What you have to do:
Return each line of the data below that contains the string "копируется", matching its case exactly.

Provided records:
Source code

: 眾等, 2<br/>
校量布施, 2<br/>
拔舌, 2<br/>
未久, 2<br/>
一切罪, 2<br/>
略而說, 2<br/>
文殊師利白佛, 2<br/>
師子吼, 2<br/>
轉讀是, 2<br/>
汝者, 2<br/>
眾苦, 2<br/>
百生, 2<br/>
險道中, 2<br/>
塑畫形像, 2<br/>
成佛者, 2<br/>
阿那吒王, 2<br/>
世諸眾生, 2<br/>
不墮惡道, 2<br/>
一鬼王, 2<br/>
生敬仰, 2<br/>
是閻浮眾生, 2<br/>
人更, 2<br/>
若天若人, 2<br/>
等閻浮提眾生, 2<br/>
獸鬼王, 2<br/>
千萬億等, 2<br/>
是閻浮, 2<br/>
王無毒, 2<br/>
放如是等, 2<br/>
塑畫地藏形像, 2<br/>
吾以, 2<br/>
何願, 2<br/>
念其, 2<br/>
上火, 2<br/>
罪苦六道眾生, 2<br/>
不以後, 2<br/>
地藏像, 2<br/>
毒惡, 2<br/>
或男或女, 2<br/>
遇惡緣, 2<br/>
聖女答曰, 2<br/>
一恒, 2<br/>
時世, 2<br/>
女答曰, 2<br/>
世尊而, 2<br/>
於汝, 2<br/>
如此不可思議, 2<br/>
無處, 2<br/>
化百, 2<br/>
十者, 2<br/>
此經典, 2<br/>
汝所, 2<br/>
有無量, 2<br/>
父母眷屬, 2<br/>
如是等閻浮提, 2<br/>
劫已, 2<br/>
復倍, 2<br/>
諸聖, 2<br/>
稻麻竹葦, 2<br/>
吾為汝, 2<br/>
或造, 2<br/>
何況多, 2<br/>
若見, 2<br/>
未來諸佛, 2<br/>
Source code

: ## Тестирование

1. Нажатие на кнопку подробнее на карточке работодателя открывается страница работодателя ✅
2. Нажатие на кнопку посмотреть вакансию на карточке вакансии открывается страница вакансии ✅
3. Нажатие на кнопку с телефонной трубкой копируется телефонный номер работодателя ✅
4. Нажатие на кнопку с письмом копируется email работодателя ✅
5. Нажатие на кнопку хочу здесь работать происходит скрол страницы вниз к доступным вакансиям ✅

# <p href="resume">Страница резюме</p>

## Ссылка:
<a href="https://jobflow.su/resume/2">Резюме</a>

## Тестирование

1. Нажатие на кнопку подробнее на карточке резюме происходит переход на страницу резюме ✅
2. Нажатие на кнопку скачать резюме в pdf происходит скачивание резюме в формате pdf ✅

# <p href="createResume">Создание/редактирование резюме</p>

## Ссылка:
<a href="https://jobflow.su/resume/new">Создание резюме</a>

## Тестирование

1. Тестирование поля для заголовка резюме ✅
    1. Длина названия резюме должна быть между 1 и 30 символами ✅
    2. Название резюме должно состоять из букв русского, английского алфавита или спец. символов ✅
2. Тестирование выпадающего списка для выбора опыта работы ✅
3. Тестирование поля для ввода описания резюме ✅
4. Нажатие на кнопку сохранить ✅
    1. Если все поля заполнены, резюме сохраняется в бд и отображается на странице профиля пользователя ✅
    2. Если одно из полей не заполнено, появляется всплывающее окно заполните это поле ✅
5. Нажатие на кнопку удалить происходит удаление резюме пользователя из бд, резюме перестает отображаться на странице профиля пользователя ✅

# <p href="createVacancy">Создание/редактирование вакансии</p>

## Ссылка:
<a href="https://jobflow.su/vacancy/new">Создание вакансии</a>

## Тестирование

Expected answer:
3. Нажатие на кнопку с телефонной трубкой копируется телефонный номер работодателя ✅
4. Нажатие на кнопку с письмом копируется email работодателя ✅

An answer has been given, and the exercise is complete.